According to a study in Science Translational Medicine, a team of researchers uncovered a new form of early-onset Alzheimer’s disease (AD) arising before 65 years of age.
Such forms of neurodegenerative illnesses are extremely rare, and in the new study, the Swedish research team called the disease they investigated Uppsala APP deletion.
“Point mutations in the amyloid precursor protein gene (APP) cause familial Alzheimer’s disease by increasing generation or altering conformation of amyloid β (Aβ),” the study’s authors explained in their findings.
“Here, we describe the Uppsala APP mutation (Δ690–695), the first reported deletion causing autosomal dominant AD. Affected individuals have an age at symptom onset in their early forties and suffer from a rapidly progressing disease course.”

Given information:
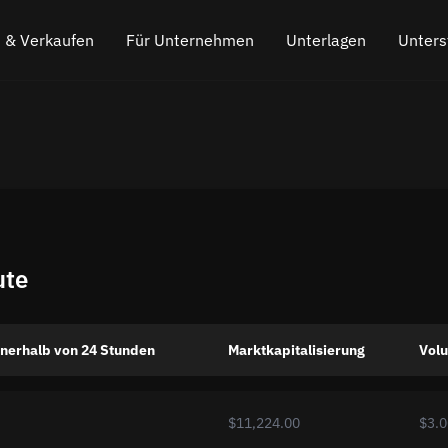
 & Verkaufen
Für Unternehmen
Unterlagen
Unters
o kaufen
Partnerprogramm
Häufig gestellte Fragen
Chatten Sie
s
o verkaufen
API für den Austausch
Der Blog
Online-Chat
Kryptowährungs-Austausch-Widget
So funktioniert es
Hinterlasse
Cashback
Fahrplan
ute
Cross Chain Swap
API-Dokumentation
Asset-Listing
nerhalb von 24 Stunden
Marktkapitalisierung
Vol
VIP-Status
$11,224.00
$3.0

Task goal: Please extend the Alzheimer's article, picking up after its last sentence. The entries come from a different source than the Alzheimer's article.

Exercise result:
Based on their discovery of the new gene mutation linked to the early-onset of Alzheimer’s, it was found that the mutation accelerates the production of amyloid plaques, known to be destructive for cognitive health.
“At molecular level, the Uppsala APP mutation alters the protein processing, resulting in increased Aβ production and rapid aggregation,” the study’s authors highlighted in their findings.
“The results contribute to elucidate the molecular mechanisms regulating AD development and to understand the impact of APP mutations on disease pathophysiology.”